**PROMPT:** Return the data that follows, keeping every word and mark unchanged.
============
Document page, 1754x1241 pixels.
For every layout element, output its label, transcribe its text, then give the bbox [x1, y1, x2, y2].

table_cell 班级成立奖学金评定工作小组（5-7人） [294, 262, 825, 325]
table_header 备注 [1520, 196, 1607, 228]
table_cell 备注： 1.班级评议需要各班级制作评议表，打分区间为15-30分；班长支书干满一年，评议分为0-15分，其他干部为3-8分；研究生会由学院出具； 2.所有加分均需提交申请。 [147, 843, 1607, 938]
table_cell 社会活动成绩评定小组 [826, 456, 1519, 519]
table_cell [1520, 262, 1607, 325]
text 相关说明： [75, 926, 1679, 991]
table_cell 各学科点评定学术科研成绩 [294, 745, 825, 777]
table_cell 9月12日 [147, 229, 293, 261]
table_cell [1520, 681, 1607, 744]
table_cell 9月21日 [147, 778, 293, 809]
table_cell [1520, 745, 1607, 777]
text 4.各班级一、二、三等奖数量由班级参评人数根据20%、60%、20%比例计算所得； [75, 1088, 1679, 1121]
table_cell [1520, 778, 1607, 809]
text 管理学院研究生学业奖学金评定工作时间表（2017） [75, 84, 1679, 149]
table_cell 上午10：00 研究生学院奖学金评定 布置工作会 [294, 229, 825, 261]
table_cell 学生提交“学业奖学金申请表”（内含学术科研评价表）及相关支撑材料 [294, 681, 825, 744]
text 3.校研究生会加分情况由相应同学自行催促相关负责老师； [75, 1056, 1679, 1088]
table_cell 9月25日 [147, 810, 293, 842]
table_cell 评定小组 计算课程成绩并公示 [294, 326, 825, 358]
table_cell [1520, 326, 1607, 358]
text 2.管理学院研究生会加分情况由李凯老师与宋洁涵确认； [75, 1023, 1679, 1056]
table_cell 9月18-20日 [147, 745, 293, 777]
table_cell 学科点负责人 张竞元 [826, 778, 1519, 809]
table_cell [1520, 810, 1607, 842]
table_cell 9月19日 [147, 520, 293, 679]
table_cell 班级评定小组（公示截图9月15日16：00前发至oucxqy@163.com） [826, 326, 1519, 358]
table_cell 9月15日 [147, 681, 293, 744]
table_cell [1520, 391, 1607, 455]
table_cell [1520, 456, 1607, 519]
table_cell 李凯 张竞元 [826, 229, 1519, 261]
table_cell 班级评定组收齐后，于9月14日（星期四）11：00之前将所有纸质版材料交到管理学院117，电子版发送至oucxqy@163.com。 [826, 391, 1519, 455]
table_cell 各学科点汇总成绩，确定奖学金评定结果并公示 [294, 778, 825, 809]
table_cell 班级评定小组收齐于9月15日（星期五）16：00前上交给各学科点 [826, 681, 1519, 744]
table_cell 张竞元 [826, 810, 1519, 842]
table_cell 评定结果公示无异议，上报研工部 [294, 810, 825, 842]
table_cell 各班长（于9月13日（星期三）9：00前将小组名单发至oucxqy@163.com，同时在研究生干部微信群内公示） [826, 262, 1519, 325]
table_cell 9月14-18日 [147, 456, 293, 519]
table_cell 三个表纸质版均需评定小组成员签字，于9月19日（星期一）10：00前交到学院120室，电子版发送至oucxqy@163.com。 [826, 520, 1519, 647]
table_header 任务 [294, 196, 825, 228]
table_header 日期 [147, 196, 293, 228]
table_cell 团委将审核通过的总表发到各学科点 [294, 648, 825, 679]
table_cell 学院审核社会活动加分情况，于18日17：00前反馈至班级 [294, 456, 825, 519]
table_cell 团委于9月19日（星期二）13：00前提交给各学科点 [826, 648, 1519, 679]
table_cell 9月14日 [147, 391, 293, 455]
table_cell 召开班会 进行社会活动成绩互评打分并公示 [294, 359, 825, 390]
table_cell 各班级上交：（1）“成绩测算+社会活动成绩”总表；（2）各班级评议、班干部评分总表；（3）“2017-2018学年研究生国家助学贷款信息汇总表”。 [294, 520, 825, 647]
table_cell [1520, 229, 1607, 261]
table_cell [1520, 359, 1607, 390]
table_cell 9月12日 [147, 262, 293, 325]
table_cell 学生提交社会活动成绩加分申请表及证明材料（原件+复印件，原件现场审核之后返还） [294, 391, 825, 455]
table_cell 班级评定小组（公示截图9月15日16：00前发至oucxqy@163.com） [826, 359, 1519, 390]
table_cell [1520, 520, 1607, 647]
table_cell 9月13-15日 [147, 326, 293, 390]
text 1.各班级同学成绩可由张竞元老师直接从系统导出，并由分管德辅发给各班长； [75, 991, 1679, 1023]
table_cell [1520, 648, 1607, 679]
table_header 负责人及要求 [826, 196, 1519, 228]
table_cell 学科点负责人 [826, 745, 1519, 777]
============
**OUTPUT OF THE TASK:**
Document page, 1754x1241 pixels.
For every layout element, output its label, transcribe its text, then give the bbox [x1, y1, x2, y2].

table_cell 班级成立奖学金评定工作小组（5-7人） [294, 262, 825, 325]
table_header 备注 [1520, 196, 1607, 228]
table_cell 备注： 1.班级评议需要各班级制作评议表，打分区间为15-30分；班长支书干满一年，评议分为0-15分，其他干部为3-8分；研究生会由学院出具； 2.所有加分均需提交申请。 [147, 843, 1607, 938]
table_cell 社会活动成绩评定小组 [826, 456, 1519, 519]
table_cell [1520, 262, 1607, 325]
text 相关说明： [75, 926, 1679, 991]
table_cell 各学科点评定学术科研成绩 [294, 745, 825, 777]
table_cell 9月12日 [147, 229, 293, 261]
table_cell [1520, 681, 1607, 744]
table_cell 9月21日 [147, 778, 293, 809]
table_cell [1520, 745, 1607, 777]
text 4.各班级一、二、三等奖数量由班级参评人数根据20%、60%、20%比例计算所得； [75, 1088, 1679, 1121]
table_cell [1520, 778, 1607, 809]
text 管理学院研究生学业奖学金评定工作时间表（2017） [75, 84, 1679, 149]
table_cell 上午10：00 研究生学院奖学金评定 布置工作会 [294, 229, 825, 261]
table_cell 学生提交“学业奖学金申请表”（内含学术科研评价表）及相关支撑材料 [294, 681, 825, 744]
text 3.校研究生会加分情况由相应同学自行催促相关负责老师； [75, 1056, 1679, 1088]
table_cell 9月25日 [147, 810, 293, 842]
table_cell 评定小组 计算课程成绩并公示 [294, 326, 825, 358]
table_cell [1520, 326, 1607, 358]
text 2.管理学院研究生会加分情况由李凯老师与宋洁涵确认； [75, 1023, 1679, 1056]
table_cell 9月18-20日 [147, 745, 293, 777]
table_cell 学科点负责人 张竞元 [826, 778, 1519, 809]
table_cell [1520, 810, 1607, 842]
table_cell 9月19日 [147, 520, 293, 679]
table_cell 班级评定小组（公示截图9月15日16：00前发至oucxqy@163.com） [826, 326, 1519, 358]
table_cell 9月15日 [147, 681, 293, 744]
table_cell [1520, 391, 1607, 455]
table_cell [1520, 456, 1607, 519]
table_cell 李凯 张竞元 [826, 229, 1519, 261]
table_cell 班级评定组收齐后，于9月14日（星期四）11：00之前将所有纸质版材料交到管理学院117，电子版发送至oucxqy@163.com。 [826, 391, 1519, 455]
table_cell 各学科点汇总成绩，确定奖学金评定结果并公示 [294, 778, 825, 809]
table_cell 班级评定小组收齐于9月15日（星期五）16：00前上交给各学科点 [826, 681, 1519, 744]
table_cell 张竞元 [826, 810, 1519, 842]
table_cell 评定结果公示无异议，上报研工部 [294, 810, 825, 842]
table_cell 各班长（于9月13日（星期三）9：00前将小组名单发至oucxqy@163.com，同时在研究生干部微信群内公示） [826, 262, 1519, 325]
table_cell 9月14-18日 [147, 456, 293, 519]
table_cell 三个表纸质版均需评定小组成员签字，于9月19日（星期一）10：00前交到学院120室，电子版发送至oucxqy@163.com。 [826, 520, 1519, 647]
table_header 任务 [294, 196, 825, 228]
table_header 日期 [147, 196, 293, 228]
table_cell 团委将审核通过的总表发到各学科点 [294, 648, 825, 679]
table_cell 学院审核社会活动加分情况，于18日17：00前反馈至班级 [294, 456, 825, 519]
table_cell 团委于9月19日（星期二）13：00前提交给各学科点 [826, 648, 1519, 679]
table_cell 9月14日 [147, 391, 293, 455]
table_cell 召开班会 进行社会活动成绩互评打分并公示 [294, 359, 825, 390]
table_cell 各班级上交：（1）“成绩测算+社会活动成绩”总表；（2）各班级评议、班干部评分总表；（3）“2017-2018学年研究生国家助学贷款信息汇总表”。 [294, 520, 825, 647]
table_cell [1520, 229, 1607, 261]
table_cell [1520, 359, 1607, 390]
table_cell 9月12日 [147, 262, 293, 325]
table_cell 学生提交社会活动成绩加分申请表及证明材料（原件+复印件，原件现场审核之后返还） [294, 391, 825, 455]
table_cell 班级评定小组（公示截图9月15日16：00前发至oucxqy@163.com） [826, 359, 1519, 390]
table_cell [1520, 520, 1607, 647]
table_cell 9月13-15日 [147, 326, 293, 390]
text 1.各班级同学成绩可由张竞元老师直接从系统导出，并由分管德辅发给各班长； [75, 991, 1679, 1023]
table_cell [1520, 648, 1607, 679]
table_header 负责人及要求 [826, 196, 1519, 228]
table_cell 学科点负责人 [826, 745, 1519, 777]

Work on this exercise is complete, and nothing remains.